M3AAWG Publishes ARF/X-ARF Usage Recommendation

M3AAWG, the Messaging, Malware, and Mobile Anti-Abuse Working Group (http://www.m3aawg.org) recently published a document affirming their recommendation that Abuse Reporting Format (ARF) be the preferred method of reporting email abuse through feedback loops (FBLs) and other means. In addition, the document recommends that the X-ARF format be used to report any abuse incidents that are not email-based.

The ARF standard was first published in 2005, and it defines a format for reporting abuse messages that is intended to be easily parsed by machine-based methods. The format also encapsulates any potentially dangerous payload in the report in an attachment to the report, ensuring that it doesn’t get automatically loaded and executed by the receiver of the report. Both of these features combine to allow for greater efficiency in the processing of reports, since tools can be written to automate such processing.

X-ARF is not yet a mature standard like ARF, but the intent of its champions is to extend the ARF standard to allow for reporting of other types of abuse, such as attempted login attacks, to the appropriate parties. M3AAWG believes at this time that as this effort proceeds, it will be a viable method for such reporting. Time will tell on this front, as there are other possible formats for this, such as the TAXII mechanism, which makes use of the STIX language.

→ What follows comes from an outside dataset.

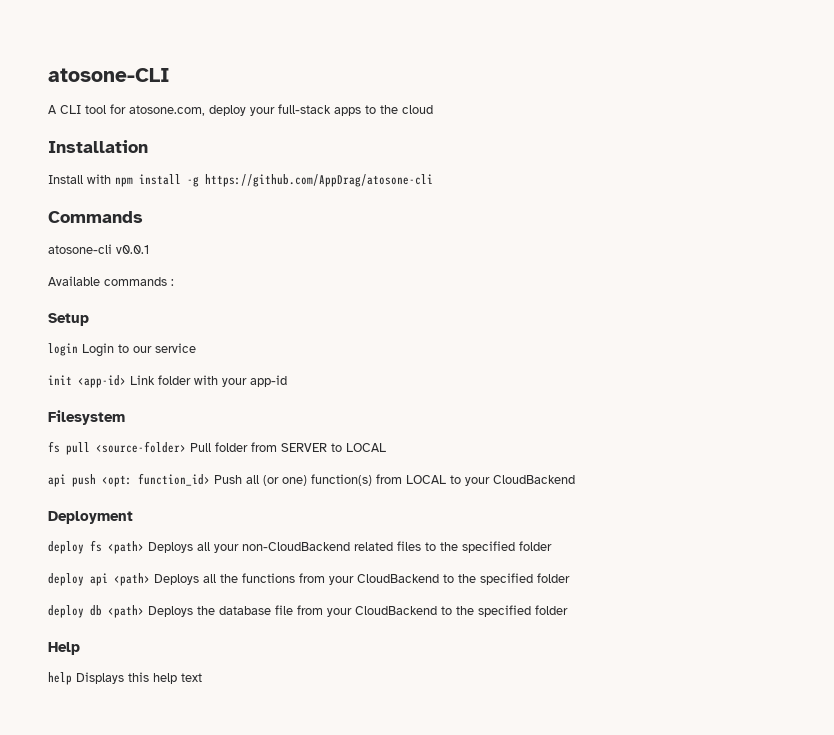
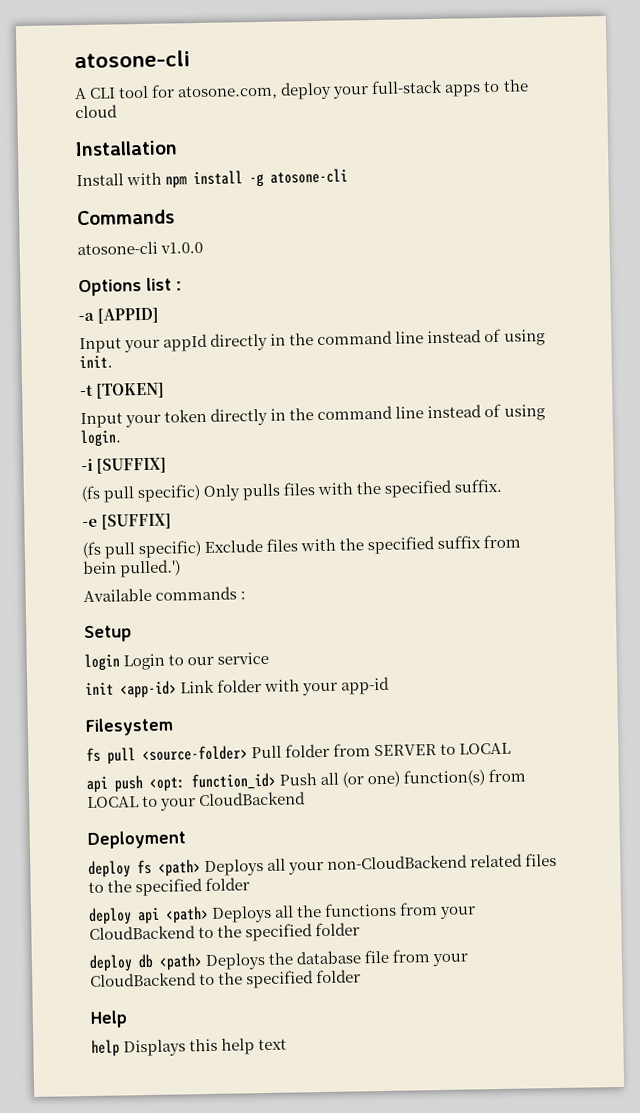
[48,68,170,82] atosone-CLI -> [74,50,190,69] atosone-cli
[205,174,433,187] https://github.com/AppDrag/atosone-cli -> [270,168,349,184] atosone-cli
[116,245,149,254] v0.0.1 -> [160,241,204,254] [78,277,182,297] [78,307,160,324] [79,328,546,354] [79,355,113,369] [80,382,166,399] [80,403,546,429] [80,429,122,448] [81,457,168,474] [81,478,503,503] [82,513,173,530] [82,534,522,559] [83,559,182,578] v1.0.0 // Options list : // -a [APPID] // Input your appId directly in the command line instead of using init. // -t [TOKEN] // Input your token directly in the command line instead of using login. // -i [SUFFIX] // (fs pull specific) Only pulls files with the specified suffix. // -e [SUFFIX] // (fs pull specific) Exclude files with the specified suffix from bein pulled.')

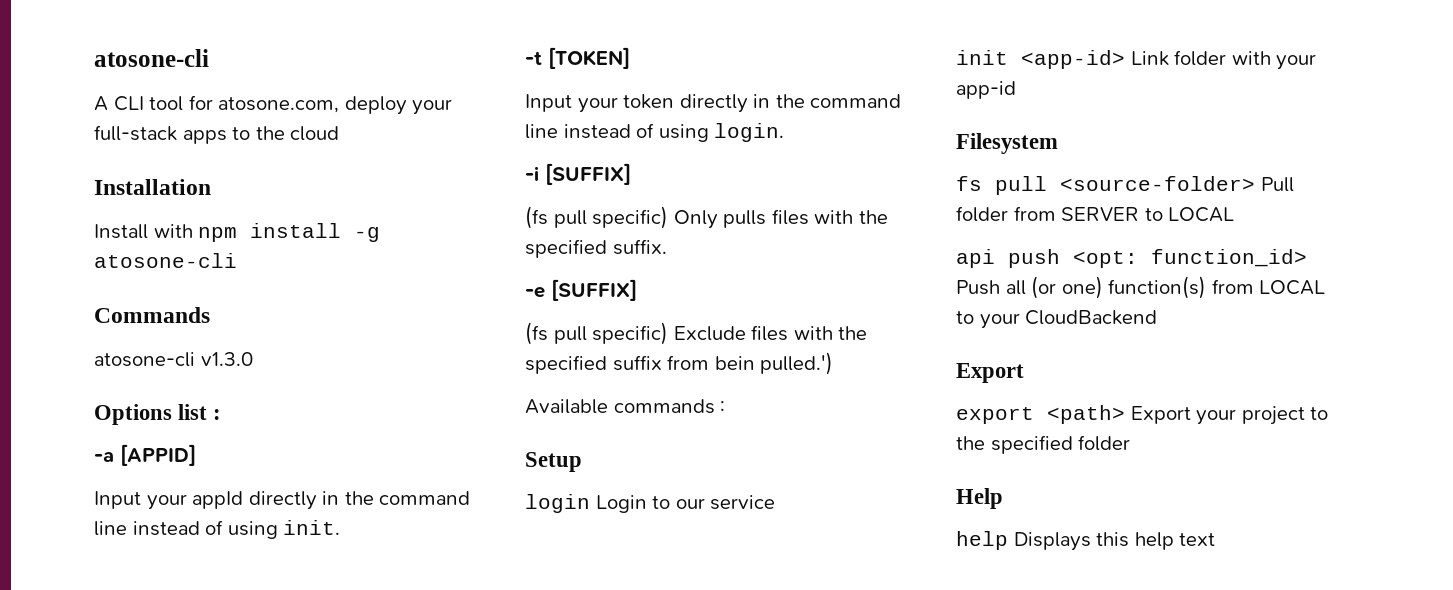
[160,241,204,254] v1.0.0 -> [200,352,253,366] v1.3.0
[87,830,186,850] [88,852,558,879] [88,877,251,897] [88,902,477,926] [89,922,361,942] [89,949,470,972] [90,972,197,987] Deployment // deploy fs <path> Deploys all your non-CloudBackend related files to the specified folder // deploy api <path> Deploys all the functions from your CloudBackend to the specified folder // deploy db <path> Deploys the database file from your CloudBackend -> [956,363,1024,383] [956,405,1305,425] Export // export <path> Export your project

In addition to extolling the virtues of ARF and X-ARF, the document also discusses the common tactic of designating an address other than the standard abuse address for receiving such reports when enrolling in FBLs, as well as strategies for processing ARF reports that might arrive unbidden at your normal abuse address.

What It Means To You

If you’re an email marketer or other sender of bulk mail, or you work an abuse desk at a mailbox provider, you’re probably already enrolled in numerous FBLs, most of which are sending complaints to you in ARF format, so this may be old hat to you. (If you’re a marketer or bulk sender and you’re not enrolled in FBLs, you really should be. )There’s not much groundbreaking information in this document, but it does serve as a starting point for someone who’s looking to learn about the ins and outs of ARF, and how it can help you fight abuse leaving your network.